Telah menjadi salah satu alternatif media pelapis lantai yang penggunaannya semakin marak, dan di prediksi akan terus mengalami peningkatan. Yang dapat menggantikan dominasi lantai keramik dan lantai kayu, yang selama ini merupakan pilihan utama media penutup lantai. Pengenalan vinyl sebagai media pelapis lantai memiliki sejarah yang cukup panjang, hingga di kenal dan kini di favoritkan oleh berbagai kalangan konsumen sebagai alternatif pelapis lantai.

Vinyl lantai sering kali juga di sebut sebagai lantai sintetis, muncul atau dipublikasikan pertama kali pada sebuah pagelaran pameran. Tepatnya pada pameran “century progres” yang di adakan di Chicago Amerika Serikat, pada tahun 1933 oleh seorang dokter abad 19 berkebangsaan prancis. Dimana Tiga tahun sebelumnya tepatnya tahun 1930-an telah melakukan eksperimen, dengan menggunkan bahan akar untuk menciptakan vinyl.

Sejarah kelam abad 19 adalah pecahnya perang dunia kedua yang mempengaruhi berbagai sendi – sendi kehidupan masyarakat seperti kehidupan sosial, ekonomi dll. Massa perang dunia ke dua ini juga mempengaruhi perkembangan akan dunia industri salah satunya adalah dunia industri vinyl.
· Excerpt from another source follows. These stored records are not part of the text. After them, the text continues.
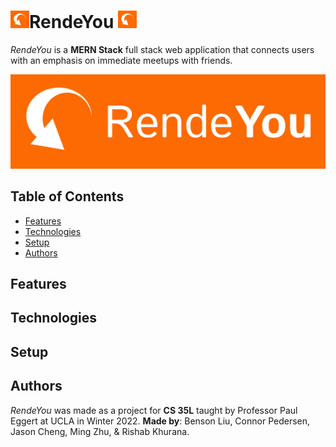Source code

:# <img src="https://raw.githubusercontent.com/bliutech/RendeYou/main/frontend/src/files/rende-you-icon.svg?token=GHSAT0AAAAAABRQSY2VAX5KDTDIHQXSHINKYQR7JRA" width=30px />RendeYou <img src="https://raw.githubusercontent.com/bliutech/RendeYou/main/frontend/src/files/rende-you-icon.svg?token=GHSAT0AAAAAABRQSY2VAX5KDTDIHQXSHINKYQR7JRA" width=30px />

_RendeYou_ is a **MERN Stack** full stack web application that connects users with an emphasis on immediate meetups with friends.

![RendeYou Logo](https://raw.githubusercontent.com/bliutech/RendeYou/main/frontend/src/files/rende-you-logo.svg?token=GHSAT0AAAAAABRQSY2U6RQUULUKT2YKXNRKYQR7HYA)

## Table of Contents
- [Features](https://github.com/bliutech/RendeYou/#features)
- [Technologies](https://github.com/bliutech/RendeYou/#technologies)
- [Setup](https://github.com/bliutech/RendeYou/#setup)
- [Authors](https://github.com/bliutech/RendeYou/#authors)

## Features


## Technologies

## Setup

## Authors
_RendeYou_ was made as a project for **CS 35L** taught by Professor Paul Eggert at UCLA in Winter 2022. **Made by**: Benson Liu, Connor Pedersen, Jason Cheng, Ming Zhu, & Rishab Khurana.
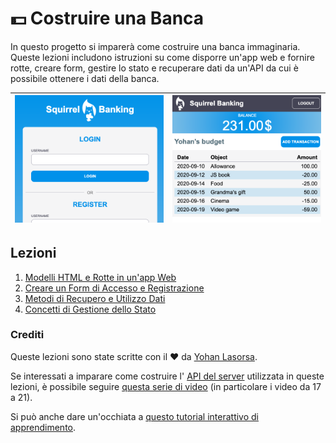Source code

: # :dollar: Costruire una Banca

In questo progetto si imparerà come costruire una banca immaginaria. Queste lezioni includono istruzioni su come disporre un'app web e fornire rotte, creare form, gestire lo stato e recuperare dati da un'API da cui è possibile ottenere i dati della banca.

| ![Videata1](../images/screen1.png) | ![Videata2](../images/screen2.png) |
| ---------------------------------- | ---------------------------------- |

## Lezioni

1. [Modelli HTML e Rotte in un'app Web](../1-template-route/translations/README.it.md)
2. [Creare un Form di Accesso e Registrazione](../2-forms/translations/README.it.md)
3. [Metodi di Recupero e Utilizzo Dati](../3-data/translations/README.it.md)
4. [Concetti di Gestione dello Stato](../4-state-management/translations/README.it.md)

### Crediti

Queste lezioni sono state scritte con il :hearts: da [Yohan Lasorsa](https://twitter.com/sinedied).

Se interessati a imparare come costruire l' [API del server](../../api/tranlations/README.it.md) utilizzata in queste lezioni, è possibile seguire [questa serie di video](https://aka.ms/NodeBeginner) (in particolare i video da 17 a 21).

Si può anche dare un'occhiata a [questo tutorial interattivo di apprendimento](https://aka.ms/learn/express-api).
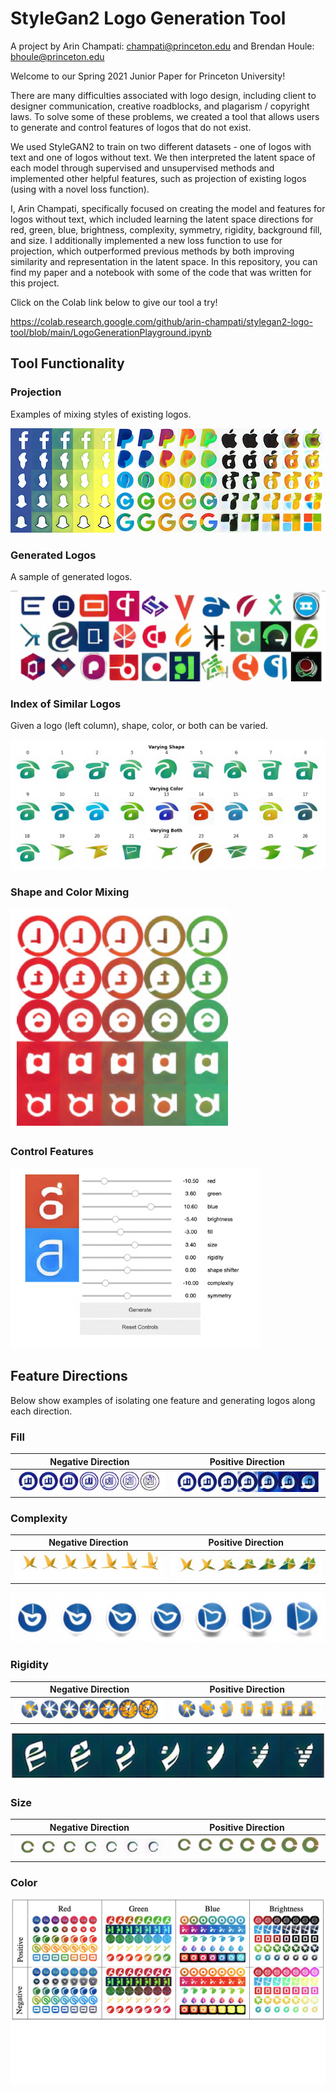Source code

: # StyleGan2 Logo Generation Tool
A project by Arin Champati: champati@princeton.edu and Brendan Houle: bhoule@princeton.edu

Welcome to our Spring 2021 Junior Paper for Princeton University!

There are many difficulties associated with logo design, including client to designer communication, creative roadblocks, and plagarism / copyright laws. To solve some of these problems, we created a tool that allows users to generate and control features of logos that do not exist.

We used StyleGAN2 to train on two different datasets - one of logos with text and one of logos without text. We then interpreted the latent space of each model through supervised and unsupervised methods and implemented other helpful features, such as projection of existing logos (using with a novel loss function).

I, Arin Champati, specifically focused on creating the model and features for logos without text, which included learning the latent space directions for red, green, blue, brightness, complexity, symmetry, rigidity, background fill, and size. I additionally implemented a new loss function to use for projection, which outperformed previous methods by both improving similarity and representation in the latent space. In this repository, you can find my paper and a notebook with some of the code that was written for this project. 

Click on the Colab link below to give our tool a try!

https://colab.research.google.com/github/arin-champati/stylegan2-logo-tool/blob/main/LogoGenerationPlayground.ipynb

## Tool Functionality
### Projection
Examples of mixing styles of existing logos.

![Alt text](example_images/existing_interpolations.png?raw=true)

### Generated Logos
A sample of generated logos.

![Alt text](example_images/generated.png?raw=true)

### Index of Similar Logos
Given a logo (left column), shape, color, or both can be varied.

![Alt text](example_images/similar_logos.png?raw=true)

### Shape and Color Mixing
![Alt text](example_images/interpolation.png?raw=true)

### Control Features
![Alt text](example_images/tool_controls.png?raw=true)


## Feature Directions
Below show examples of isolating one feature and generating logos along each direction.

### Fill
Negative Direction         |  Positive Direction
:-------------------------:|:-------------------------:
![Alt text](example_images/fill_negative.png?raw=true)  |  ![Alt text](example_images/fill_positive.png?raw=true)

### Complexity
Negative Direction         |  Positive Direction
:-------------------------:|:-------------------------:
![Alt text](example_images/complexity_negative.png?raw=true)  |  ![Alt text](example_images/complexity_positive.png?raw=true)

![Alt text](example_images/complexity.png?raw=true)

### Rigidity
Negative Direction         |  Positive Direction
:-------------------------:|:-------------------------:
![Alt text](example_images/rigidity_negative.png?raw=true)  |  ![Alt text](example_images/rigidity_positive.png?raw=true)

![Alt text](example_images/rigidity.png?raw=true)


### Size
Negative Direction         |  Positive Direction
:-------------------------:|:-------------------------:
![Alt text](example_images/size_negative.png?raw=true)  |  ![Alt text](example_images/size_positive.png?raw=true)

### Color
![Alt text](example_images/color.png?raw=true)
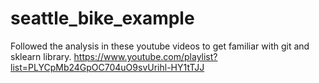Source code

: # seattle_bike_example
Followed the analysis in these youtube videos to get familiar with git and sklearn library.
https://www.youtube.com/playlist?list=PLYCpMb24GpOC704uO9svUrihl-HY1tTJJ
Kelangkaan bahan baku akibat perang mengakibatkan perkembangan berbagai indutri menjadi tertunda, begitu juga dengan perkembangan industri vinyl ikut terhambat.

LANTAI VINYL

MASA PERKEMBANGAN LANTAI VINYL

Setelah masa perang usai perkembangan terhadap lantai vinyl mulai menggeliat dimana vinyl lantai di produksi untuk kebutuhan yang lebih besar. Hal ini di tandai dengan berdirinya beberapa industri yang mengelola vinyl sebagai pelapis lantai. Tahun 1950 hingga 1960 an merupakan massa dimana lantai vinyl mengalami perkembangan yang signifikan. Di mana lantai vinyl sudah di produksi secara massal. Kini sudah terkenal dan telah banyak yang menggunakannya sebagai pelapis lantai.

Akan tetapi dalam massa awalnya lantai vinyl pasang – surut dalam pemasarannya, karena diduga memiliki kandungan yang tidak ramah lingkungan, dan kurang baik terhadap kesehatan seperti kandungan bahan kimia yang berlebihan.

para ahli lantai pun mulai memikirkan cara untuk menciptakan lantai yang tahan banting, ramah lingkungan sekaligus aman bagi kesehatan. Maka, Sejarah Lantai Vinyl anti bakteri dan ramah lingkunganpun tercipta. Hingga kini lantai vinyl yang banyak beredar sudah memenuhi standar spesifikasi sebagai media pelapis lantai yang memiliki kelebihan seperti : Ramah lingkungan, Anti bakteri, Anti jamur, Anti licin, Anti kimia.

Bahkan sebagian sudah anti terhadap darah, perawatan dan pemeliharaan yang mudah, kelebihan inilah yang memicu penggunaan lantai vinyl semakin populer.